Even movie critics said of the film shortly after release that it was “disturbing” to see, which could make one believe many had voiced the same concern while they were still shooting for it.

Far from it, Casey says in a new interview cited by E! Online. While he and Joaquin were still working on the film, people were happy just to mock the actor – never bothering to worry about him.

“Ya know, I never did,” Affleck says when asked if he ever received calls from “concerned parties” about how Joaquin was tossing his life away by embarking on such an unfeasible new project.

“Afterward, the movie comes out, the critics liked to say, ‘This is crazy, this is disturbing, this is sick and we should be worried about him.’ But while it was happening, people were happy just to mock him,” the director explains.

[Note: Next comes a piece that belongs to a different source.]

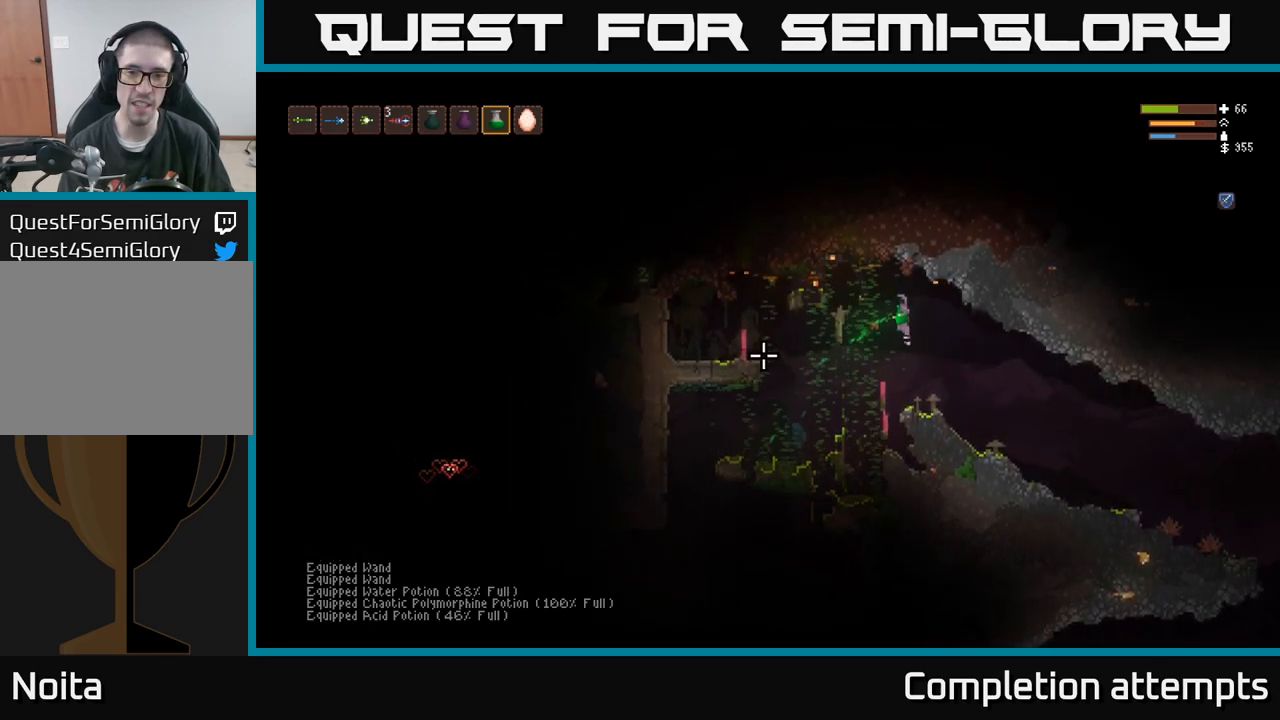
Gameplay with a controller (Xbox layout); each line is a JSON object with the inputs held at the frame after it (dt_ms = milliseconds from this image to that frame). "events" lists button and stick changes between this image and that frame as [ms after this image, input, new state], when the widget could be followed in between. Not read: R3.
{"dt_ms": 500, "buttons": ["R2"], "left_stick": "center", "right_stick": "down", "events": [[17, "R2", "down"], [67, "L2", "up"], [100, "R2", "up"], [200, "R2", "down"], [267, "L2", "down"], [300, "R2", "up"], [350, "L2", "up"], [417, "R2", "down"]]}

As for the is-it-or-is-it-not-a-hoax controversy, Affleck says he never imagined “I’m Still Here” as a hoax, but admits that he did want people to believe it was all true, because that would have made the experience more real.

“I wanted them to think it was real while they were watching it. But I assumed, when it was over, they would understand that it wasn’t real,” the director explains.

In the end, what Affleck and Phoenix set out to accomplish with the film was what any other movie also aims for: pure escapism by suspending disbelief.

“We just wanted to make a movie that would help people kind of suspend their disbelief. They could go to the theater; they could experience it – sort of wonder whether it was real or not,” Affleck says.

“It’s not a documentary, because all the people in the movie are acting... A social experiment, if you want to call it that. I would call it a, uh, movie,” the director underlines.